Choosing a Hypothetical Rate
There's no single correct rate to use here, since this calculator isn't tied to any specific investment product or real market data. Some families use a conservative rate to illustrate a cautious scenario, while others use a more optimistic rate to show a best-case illustration. Trying both and comparing the results side by side is often more informative than settling on a single number, since it demonstrates how sensitive long-term projections are to the assumed rate of return.
A Worked Example
Consider $10 a week invested at a hypothetical 6% annual return for fifteen years. Total contributions come to $10 × 52 × 15, or $7,800. The future value, using the compound-growth formula, comes out to about $12,639 — meaning growth accounts for roughly $4,839 of the total, well over half again as much as what was actually put in. Extending the same contribution and rate to twenty-five years instead of fifteen raises total contributions to $13,000, less than double the fifteen-year figure, but pushes the future value to about $30,141 — well over double, since a full extra decade gives both new contributions and all prior growth significantly more time to compound.

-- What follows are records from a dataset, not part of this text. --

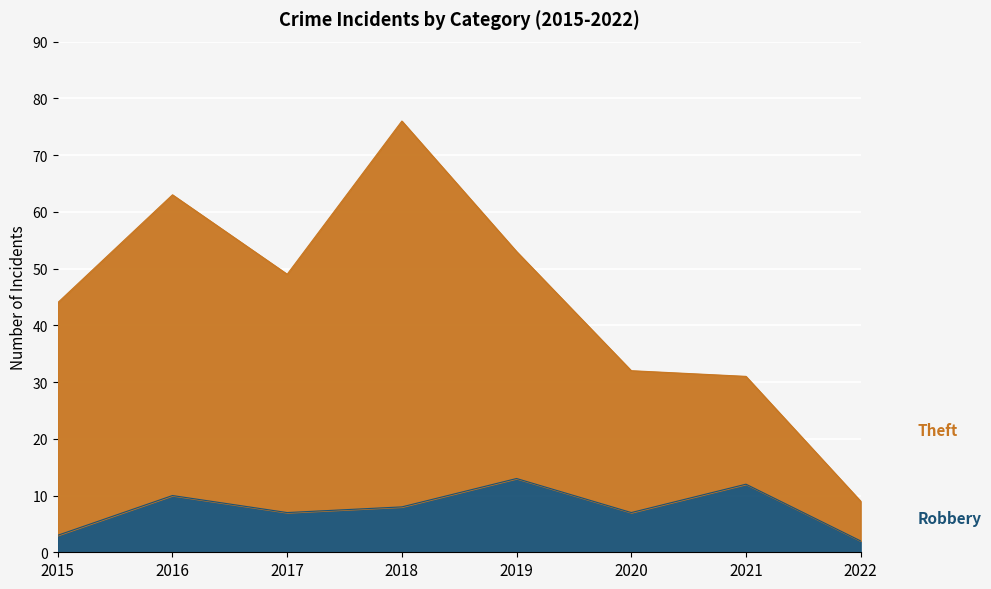

Which series has the largest range (max minus min)?

Theft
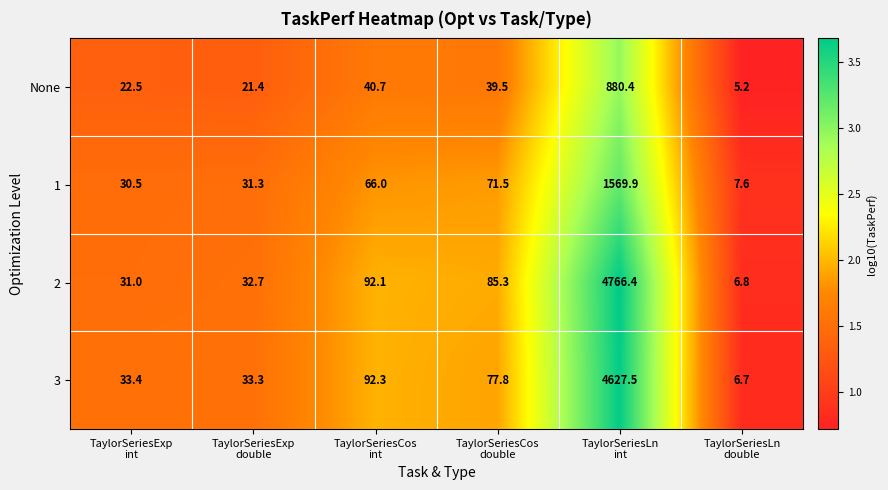

Which category has the lowest value across all series?

TaylorSeriesLn
double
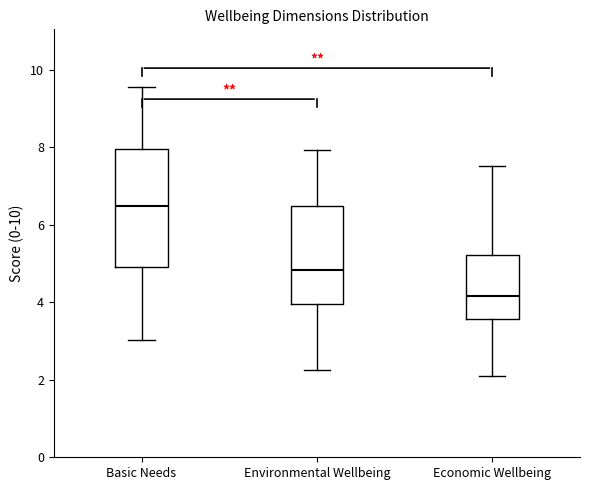

Where does the median line of the box for Environmental Wellbeing sit on the y-axis? The values are not printed on the chart, so give them approximately, as read against the axis.

4.8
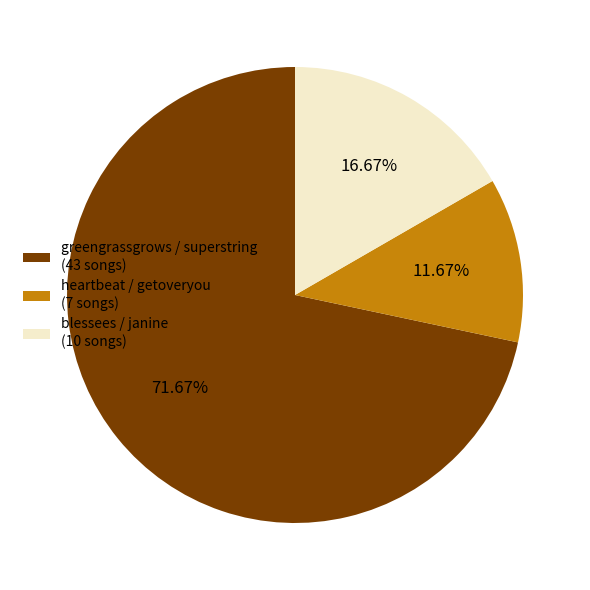

Count the number of slices in the pie.

3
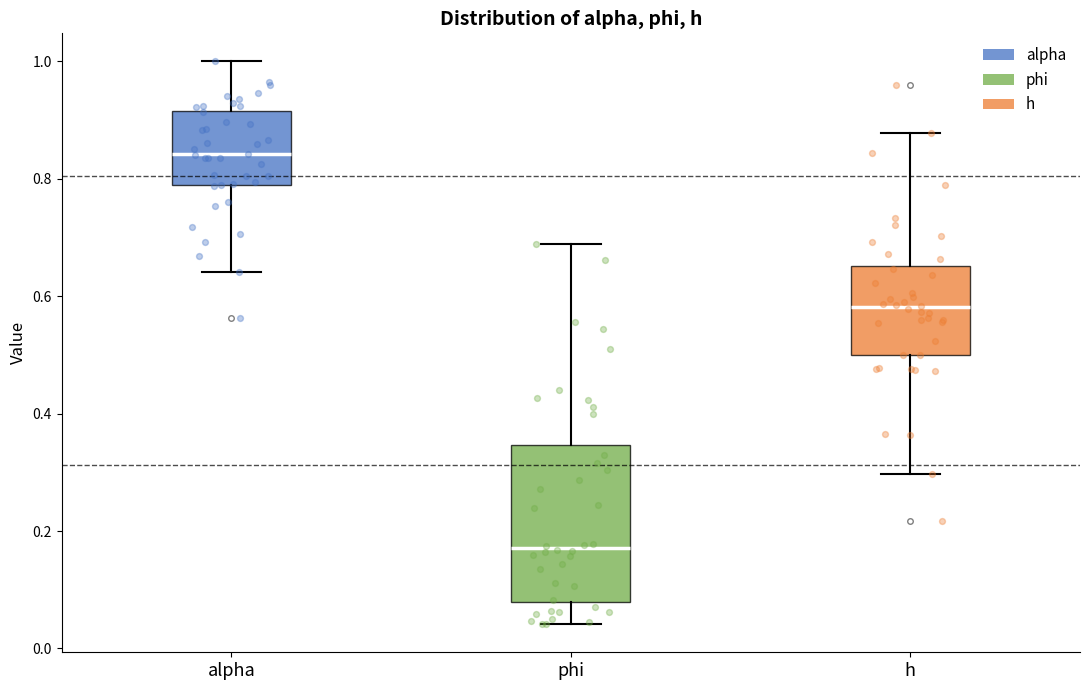

Where does the median line of the box for h sit on the y-axis? The values are not printed on the chart, so give them approximately, as read against the axis.

0.58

This is the core illustration this calculator is built around: the ratio of growth to contributions keeps shifting in growth's favor the longer the money stays invested, even though the contribution habit itself never changes.
Comparing Different Rates Side by Side
Because the future value is quite sensitive to the assumed rate of return, running this calculator two or three times with different hypothetical rates — say 3%, 6%, and 9% — for the same weekly amount and time period gives a useful range rather than a single, potentially misleading number. The gap between the low and high scenarios tends to widen dramatically over longer time periods, which is itself an important lesson about how much long-term outcomes can depend on assumptions that feel like small differences in the short term.
What This Doesn't Include
This calculator doesn't include fees, taxes, account minimums, or any of the practical realities of an actual investment account. It also assumes a perfectly constant rate of return every single week, when real investments fluctuate significantly year to year even when their long-term average matches the number entered here. Treat every result as a simplified, hypothetical illustration of compound growth — not a forecast, a promise, or financial advice of any kind.
Frequently Asked Questions
This is a hypothetical "what if" rate you choose yourself, not a prediction or a recommendation — try a conservative number and a more optimistic one to see the range, rather than treating either as a promise of what would actually happen.
No. This calculator illustrates compound growth using a hypothetical return you choose. It doesn't recommend any specific investment, account type, or strategy, and isn't a substitute for advice from a qualified financial professional.
No, the projection is a simplified, pre-tax, fee-free illustration. Real investment accounts typically involve some combination of fees and tax treatment that would reduce the actual growth shown here.
The "total contributed" figure this calculator shows is exactly what saving without any investment growth would add up to — comparing it against the "future value" figure isolates how much of the total came from consistent saving versus from growth on top of that saving.